A total of 1176 newborns were included in the study, 1074 in Group 1 and 102 premature babies in Group 2. There was no difference between the groups in terms of the count of leukocytes, neutrophils, monocytes, lymphocytes and platelets (p > 0.05). The values of NLR, MLR, PLR, PIV, SII and SIRI were similar in both groups (p > 0.05).

CONCLUSION

While the relationship between inflammation, hemodynamics and IVH is still under discussion, our results show that systemic inflammatory indices have no predictive value for IVH.

摘要

目的

评估早产儿出生第 1 天的全身炎症指标与严重脑室出血(IVH)发展之间的关系。

方法

纳入胎龄<32 周的早产儿。
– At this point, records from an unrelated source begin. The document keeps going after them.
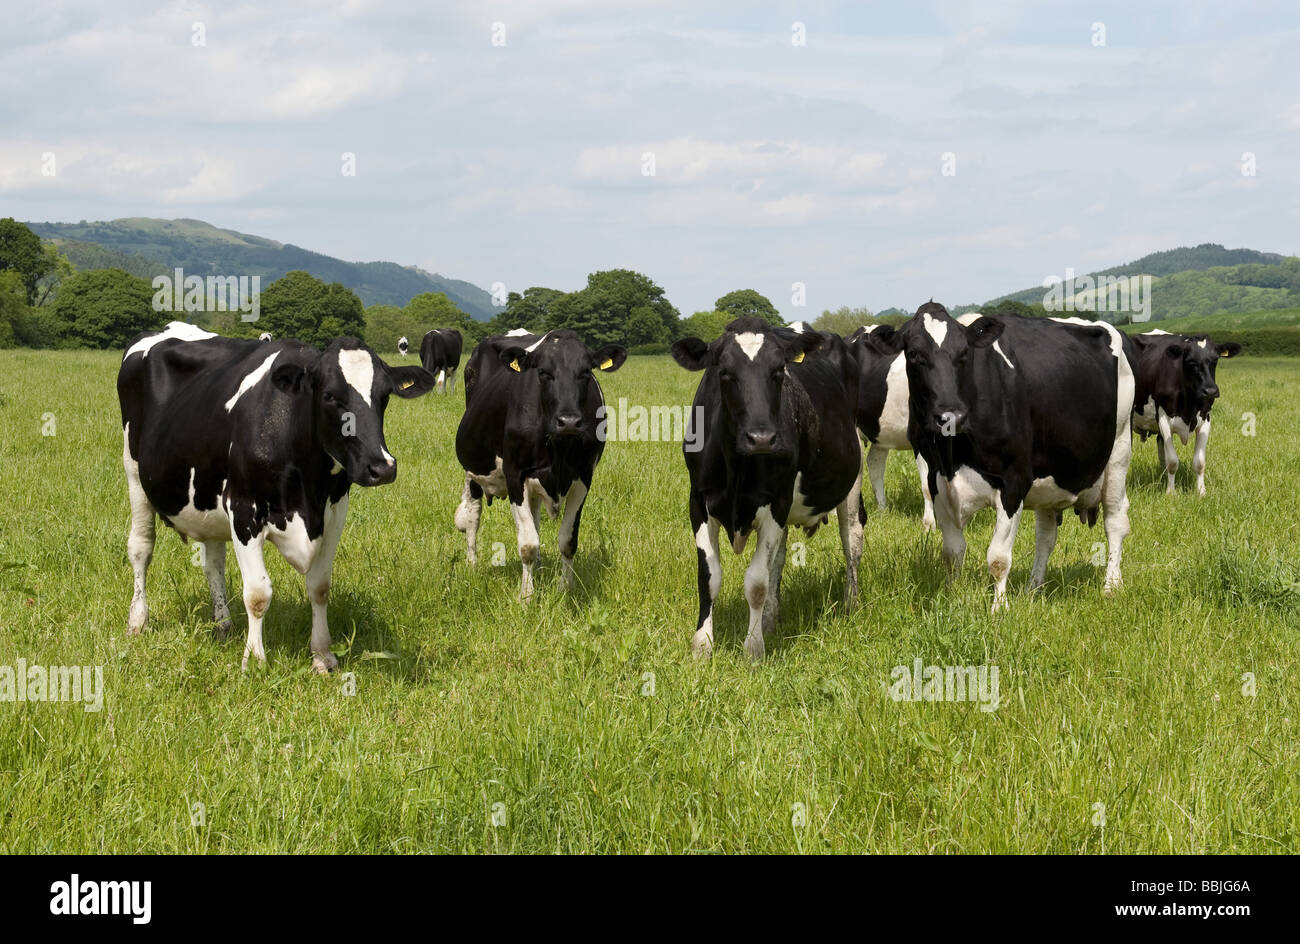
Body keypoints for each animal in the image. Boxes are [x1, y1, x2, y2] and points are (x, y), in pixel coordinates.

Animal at [118, 321, 435, 672]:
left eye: (384, 396)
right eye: (330, 396)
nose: (382, 467)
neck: (309, 487)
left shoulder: (335, 512)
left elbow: (320, 587)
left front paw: (322, 656)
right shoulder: (243, 511)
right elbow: (258, 593)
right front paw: (255, 661)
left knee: (213, 563)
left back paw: (223, 626)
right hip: (134, 474)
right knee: (141, 548)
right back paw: (138, 621)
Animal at [453, 329, 626, 600]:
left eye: (586, 372)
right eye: (543, 372)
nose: (569, 421)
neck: (559, 449)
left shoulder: (583, 477)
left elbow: (567, 541)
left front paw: (566, 590)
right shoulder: (516, 475)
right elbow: (527, 545)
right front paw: (526, 596)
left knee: (533, 520)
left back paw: (541, 567)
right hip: (474, 468)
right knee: (472, 515)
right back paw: (472, 566)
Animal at [671, 317, 864, 661]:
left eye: (778, 372)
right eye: (724, 372)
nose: (761, 438)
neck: (736, 468)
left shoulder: (776, 503)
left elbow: (757, 582)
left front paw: (753, 648)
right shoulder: (698, 502)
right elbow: (709, 577)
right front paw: (703, 645)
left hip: (852, 479)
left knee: (852, 540)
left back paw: (850, 605)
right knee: (781, 557)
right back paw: (771, 620)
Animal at [859, 303, 1133, 612]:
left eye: (964, 354)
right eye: (914, 354)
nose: (951, 415)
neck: (954, 455)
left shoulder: (1014, 482)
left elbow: (999, 558)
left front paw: (999, 608)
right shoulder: (935, 480)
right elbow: (952, 552)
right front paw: (953, 598)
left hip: (1119, 450)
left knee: (1115, 520)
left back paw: (1111, 585)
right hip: (1050, 477)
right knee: (1046, 537)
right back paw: (1033, 588)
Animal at [1127, 329, 1241, 495]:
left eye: (1215, 360)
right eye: (1191, 362)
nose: (1211, 391)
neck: (1189, 405)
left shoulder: (1205, 419)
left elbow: (1199, 462)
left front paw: (1201, 492)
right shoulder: (1163, 418)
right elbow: (1173, 461)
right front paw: (1171, 492)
符合条件的患者分为 2 组:组 1:无 IVH 或 1 级和 2 级出血,组 2:3 级和 4 级 HIV。比较两组之间的人口统计学特征、临床结局、单核细胞与淋巴细胞比值(MLR)、中性粒细胞与淋巴细胞比值(NLR)、血小板与淋巴细胞比值(PLR)、全身免疫炎症指数(SII)、泛免疫炎症值(PIV)和全身炎症反应指数(SIRI)。

结果

共有 1176 名新生儿纳入研究,其中 1074 名在组 1,102 名早产儿在组 2。两组白细胞、中性粒细胞、单核细胞、淋巴细胞和血小板计数无差异(p>0.05)。两组 NLR、MLR、PLR、PIV、SII 和 SIRI 相似(p>0.05)。

结论

虽然炎症、血液动力学和 IVH 之间的关系仍在讨论中,但我们的结果表明全身炎症指标对 IVH 无预测价值。